Submission path: assignments/week-01/[student-ID]/ via PR

Requirements:

  1. Screenshot of AI coding CLI tool installed and version output
  2. Screenshot of successful SSH connection to DGX server
  3. hello_agent.py — a simple Python file generated with an AI coding CLI
  4. README.md — document any problems encountered during setup and how you solved them
  5. AI system analysis report (300 words): Judge whether the AI coding tool you used is an “AI model” or an “AI system,” and analyze which of the 7 components are present

Bonus:

  1. Compare the top 5 systems on the SWE-bench Verified leaderboard and analyze the correlation between model size and performance
  2. Propose how EU AI Act Article 14 human oversight requirements could be applied to our course environment

Grading criteria:

  • Environment setup complete (40 points)
  • DGX connection confirmed (20 points)
  • Troubleshooting record (20 points)
  • AI system analysis report (20 points)
  1. AI system ≠ AI model: The model is the engine, the system is the automobile. Tool use, memory, planning, execution environment, safety guardrails, and observability make up the system.
  2. SWE-bench 5% → 79%: Agent capability has grown explosively in three years. The problem is not capability — it’s control.
  3. HITL → HOTL → HIC: From manual transmission to self-driving.

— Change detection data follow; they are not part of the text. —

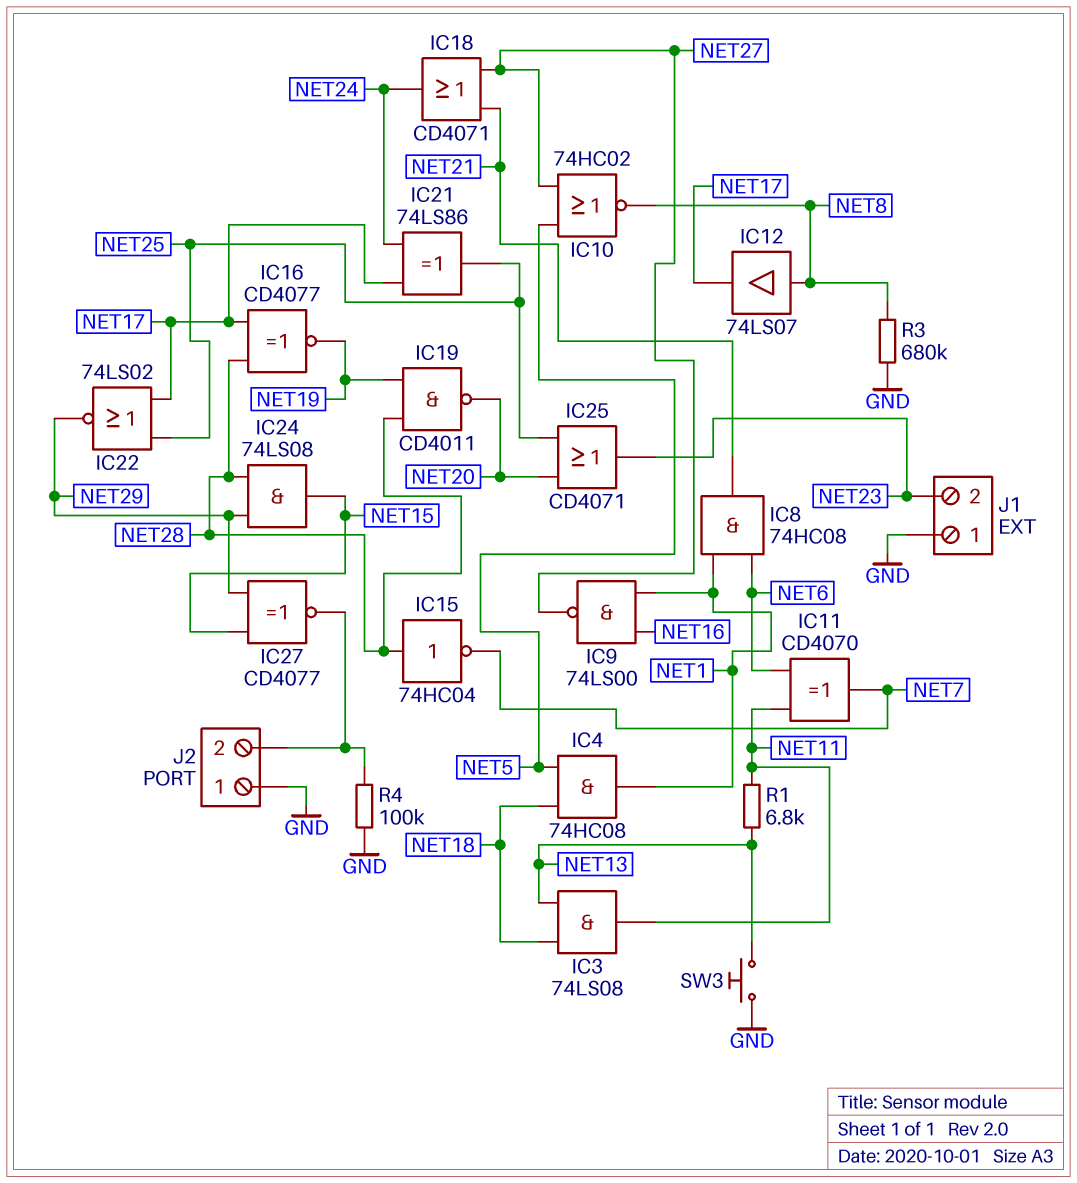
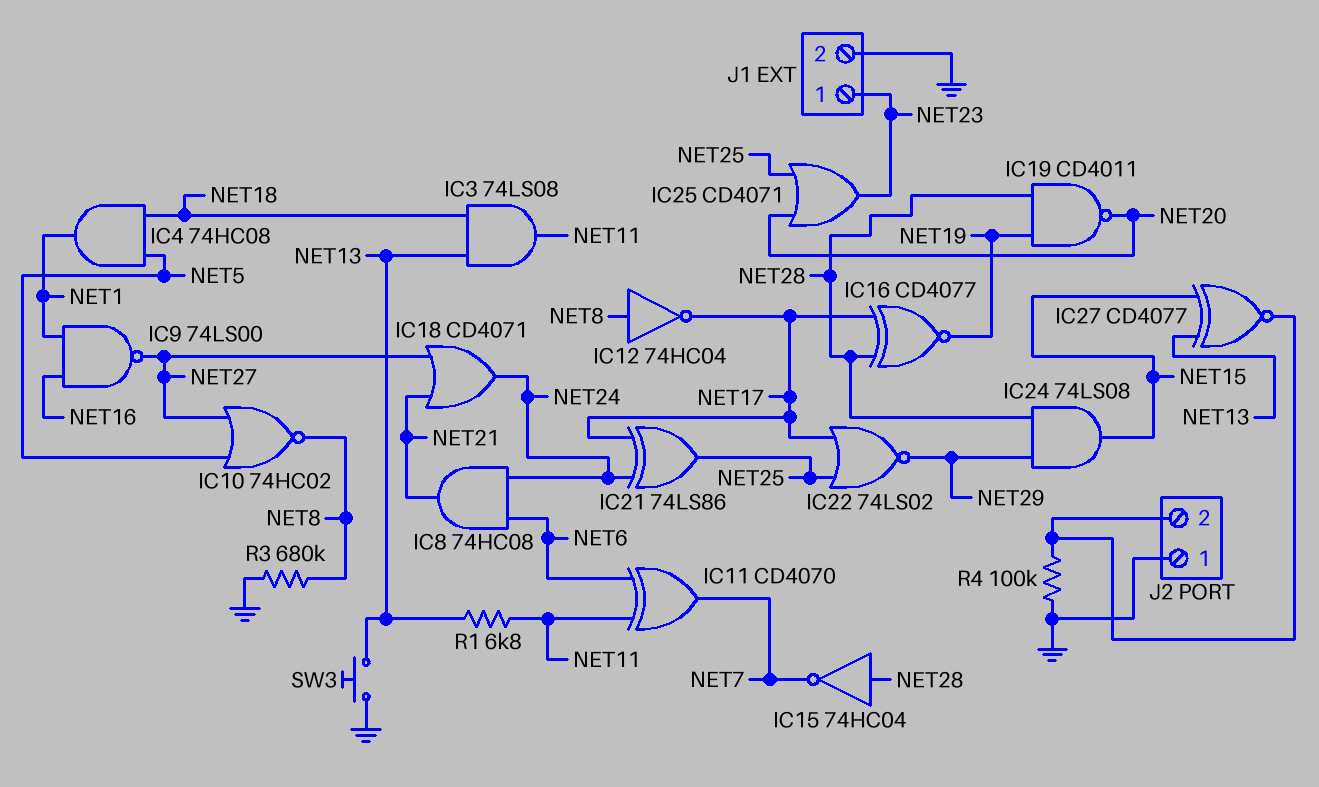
IC8: AND 74HC08 (in NET1, in NET6, out NET21) -> AND 74HC08 (in NET6, in NET24, out NET21)
IC12: buffer 74LS07 (in NET8, out NET17) -> NOT 74HC04 (in NET8, out NET17)
IC27: XNOR CD4077 (in NET15, in NET29, out J2/2) -> XNOR CD4077 (in NET13, in NET15, out J2/2)
J1 pin 1: GND -> NET23
J1 pin 2: NET23 -> GND

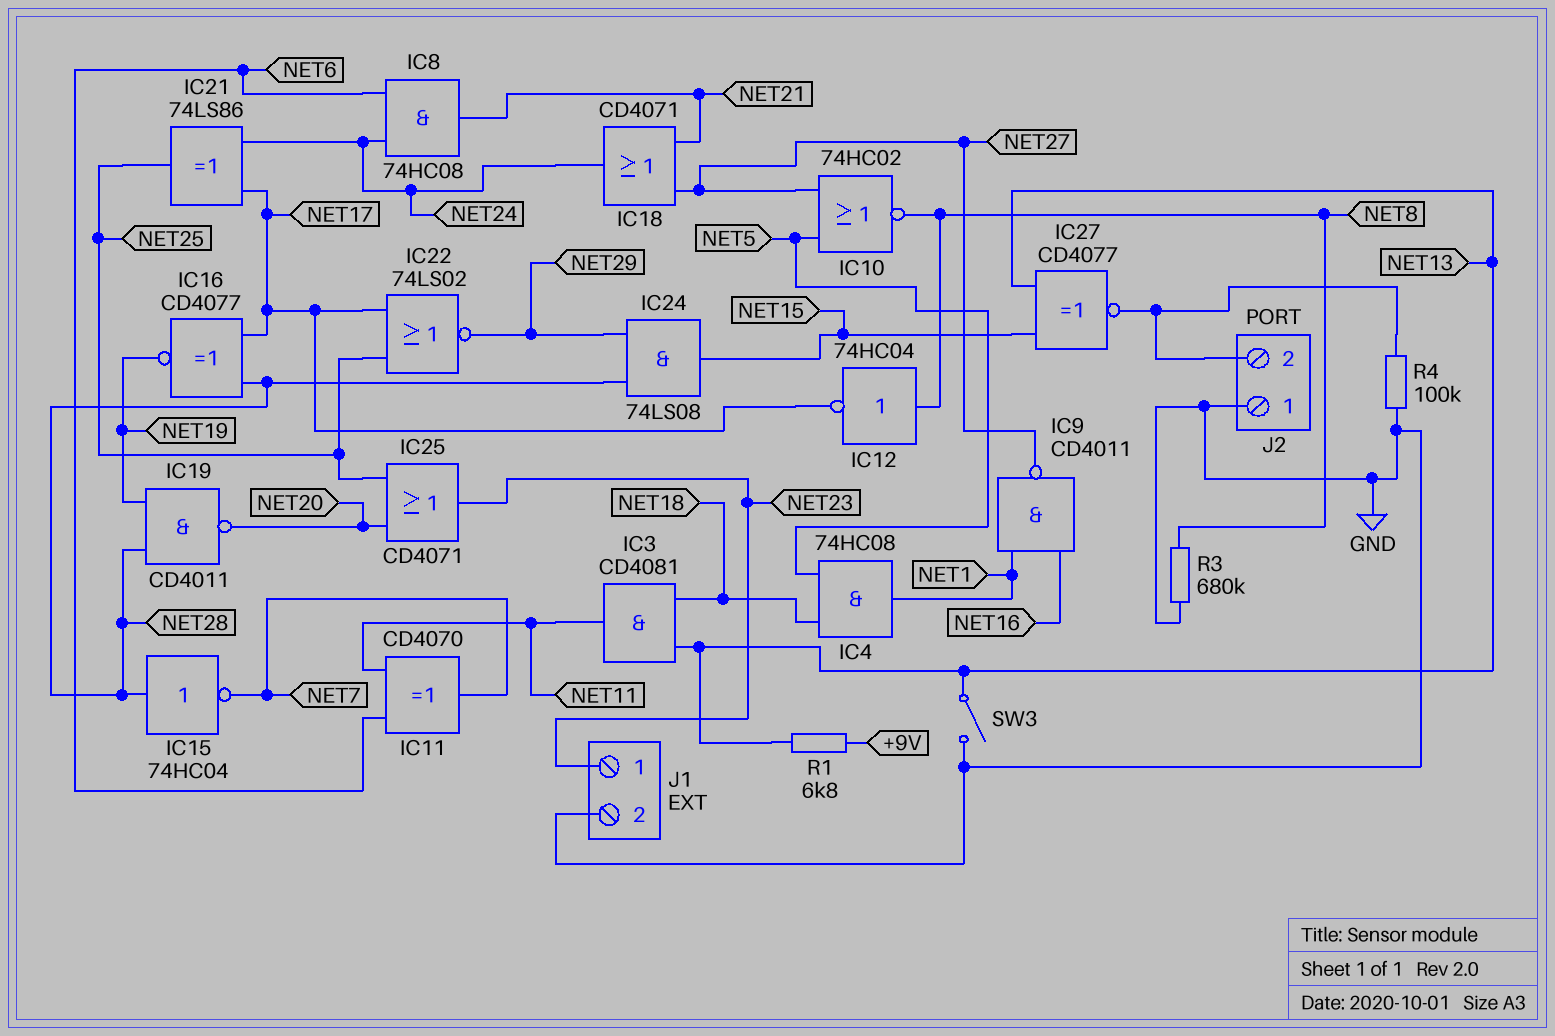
IC3: AND 74LS08 (in NET13, in NET18, out NET11) -> AND CD4081 (in NET13, in NET18, out NET11)
IC9: NAND 74LS00 (in NET1, in NET16, out NET27) -> NAND CD4011 (in NET1, in NET16, out NET27)
R1: 6.8k (NET11, NET13) -> 6.8k (+9V, NET13)
SW3: button (GND, NET13) -> switch (GND, NET13)

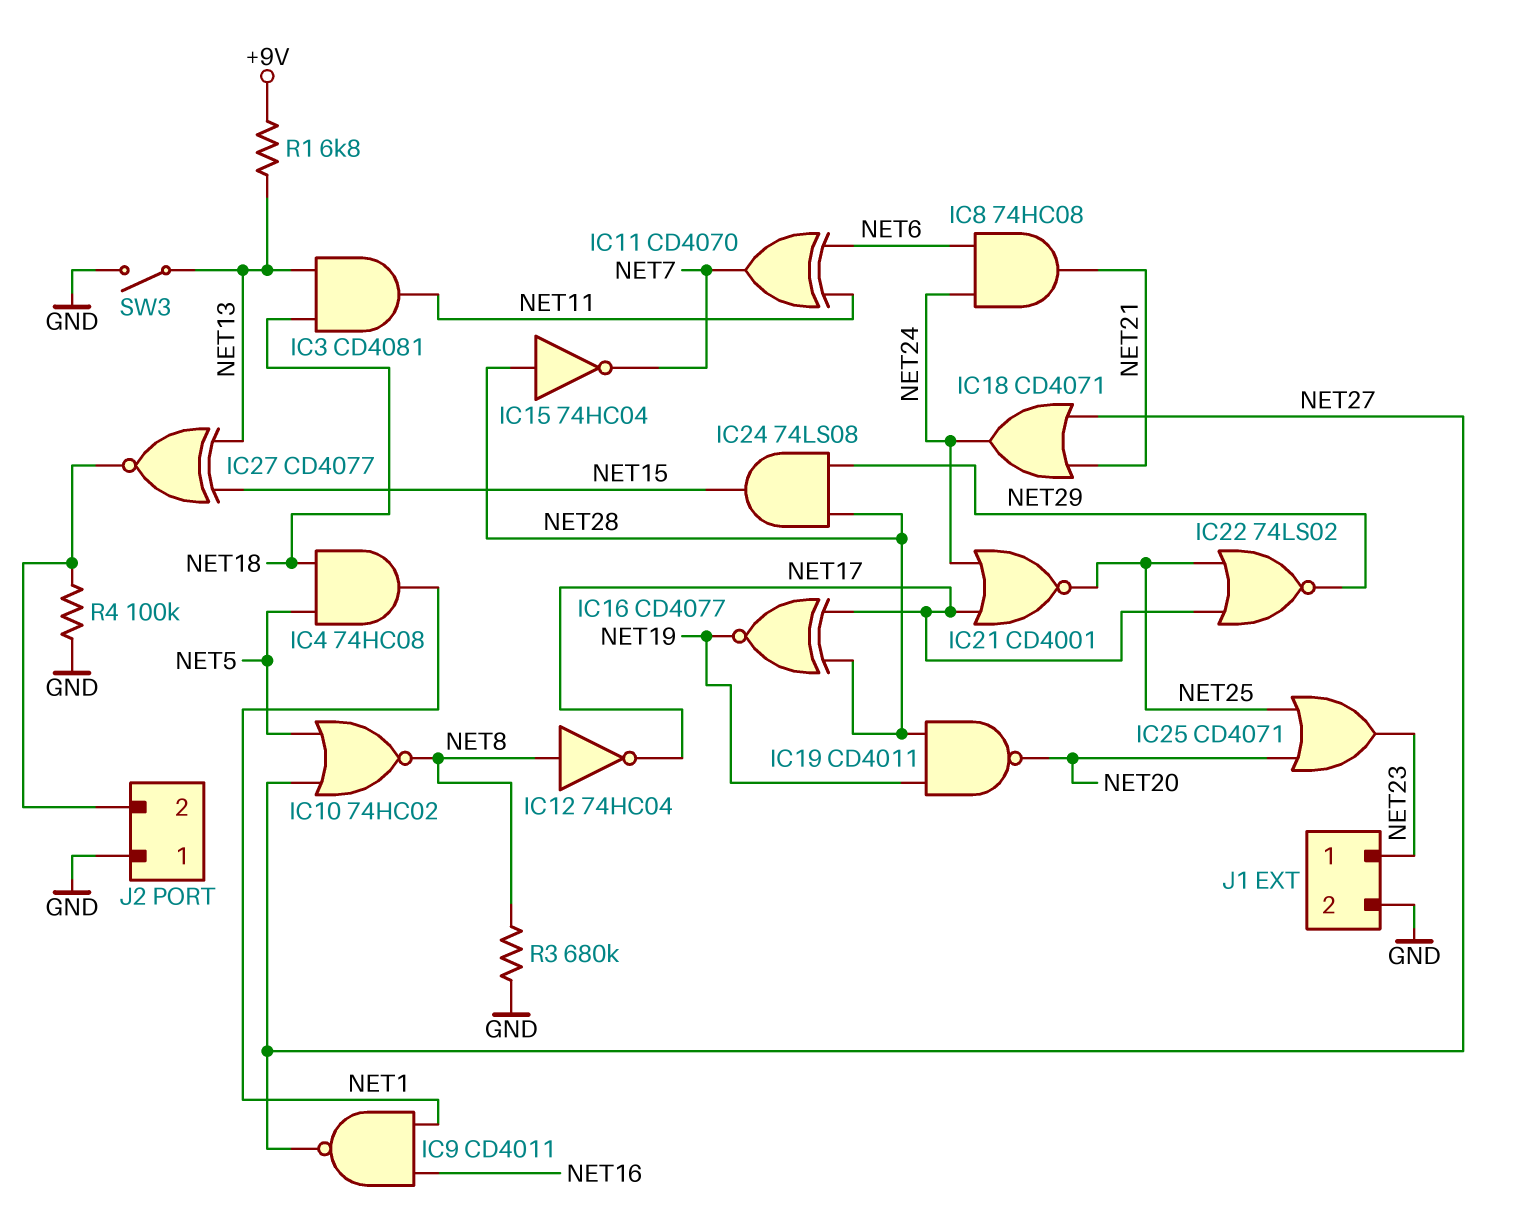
IC21: XOR 74LS86 (in NET17, in NET24, out NET25) -> NOR CD4001 (in NET17, in NET24, out NET25)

The human role shifts from “approving every step” to “setting strategy.”
  4. 19% slower: AI tools speed up individual tasks, but review costs (Babysitting Tax) cancel out the gains. The harness resolves this bottleneck.
  5. Harness engineering: A stronger harness, not a stronger model. Backpressure and garbage collection make non-deterministic AI deterministic.
  6. The 15-week arc: Governance → Infrastructure → Loops → Multi-agent → MLOps → Ralphthon. This course builds a complete agentic SDLC pipeline.

Week 2 covers the concrete implementation of HOTL governance and EU AI Act compliance requirements. In particular, we practice “Governance-as-Code” — how to enforce governance policies through code.